About 50 international lecturers, policy makers and ASP Organising Committee members will attend the event.
Mental Health Summit
The Mental Health Summit, which will highlight mental health challenges, will be presented parallel to the ASP from 06 to 08 December. This important topic will cover, among others, topics related to local challenges such as the South African history of trauma, gender-based violence, post-COVID stress, mindful self-compassion, and more.
“The topic of mental health cuts across disciplines. We are delighted that participants to ASP will also be exposed to the discussions”.
Future planning
A full day is set aside on Saturday, 03 December for the ASP Forum. The essence and future of the ASP hinges on important discussions on this day, when African policy makers and international delegates will discuss strategic planning, capacity development and retention strategies in Africa.  
The next ASP, to be held in Morocco in 2024, will also be discussed. The forum is thus a platform for bilateral discussions and agreements between the host country and other African countries. 
More about the ASP
The ASP is a non-profit organisation, which provides financial support to 50 selected students, prioritising students from Sub-Saharan Africa. There is a strong alignment between the vision of African governments and the goals of the ASP.

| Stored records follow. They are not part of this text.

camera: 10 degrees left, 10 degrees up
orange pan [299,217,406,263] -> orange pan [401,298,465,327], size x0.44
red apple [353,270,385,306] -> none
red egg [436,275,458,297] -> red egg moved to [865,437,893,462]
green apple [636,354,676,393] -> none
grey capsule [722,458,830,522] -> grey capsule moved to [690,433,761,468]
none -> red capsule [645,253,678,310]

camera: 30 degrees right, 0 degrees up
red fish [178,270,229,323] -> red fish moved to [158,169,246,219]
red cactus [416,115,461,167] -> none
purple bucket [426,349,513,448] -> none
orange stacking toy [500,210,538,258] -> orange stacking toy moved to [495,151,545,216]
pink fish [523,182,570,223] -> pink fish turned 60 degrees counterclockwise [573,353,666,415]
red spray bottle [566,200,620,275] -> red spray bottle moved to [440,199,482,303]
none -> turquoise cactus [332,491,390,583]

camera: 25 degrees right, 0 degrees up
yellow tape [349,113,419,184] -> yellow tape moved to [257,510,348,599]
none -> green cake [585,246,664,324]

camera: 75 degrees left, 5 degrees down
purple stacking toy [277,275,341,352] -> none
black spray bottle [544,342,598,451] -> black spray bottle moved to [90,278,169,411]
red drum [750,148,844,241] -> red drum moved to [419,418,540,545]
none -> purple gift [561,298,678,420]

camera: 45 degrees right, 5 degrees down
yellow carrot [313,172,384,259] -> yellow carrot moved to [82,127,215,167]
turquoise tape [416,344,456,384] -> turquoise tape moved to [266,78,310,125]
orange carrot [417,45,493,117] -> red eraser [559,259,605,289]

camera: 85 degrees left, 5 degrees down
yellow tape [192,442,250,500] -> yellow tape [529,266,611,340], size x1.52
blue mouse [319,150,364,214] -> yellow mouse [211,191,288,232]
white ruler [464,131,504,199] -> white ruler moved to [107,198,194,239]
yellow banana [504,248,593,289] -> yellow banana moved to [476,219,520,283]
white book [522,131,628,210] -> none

By working with African governments and policy makers on education, the ASP seeks to promote a culture of science, thus encouraging retention in Africa. The ASP further promotes sustainable scientific development in Africa by building a network between African and international researchers for increased collaborative research and shared expertise.
It is not a one-way effort to bring knowledge and experience to Africa, but an integrated scientific network between Africa and the rest of the world.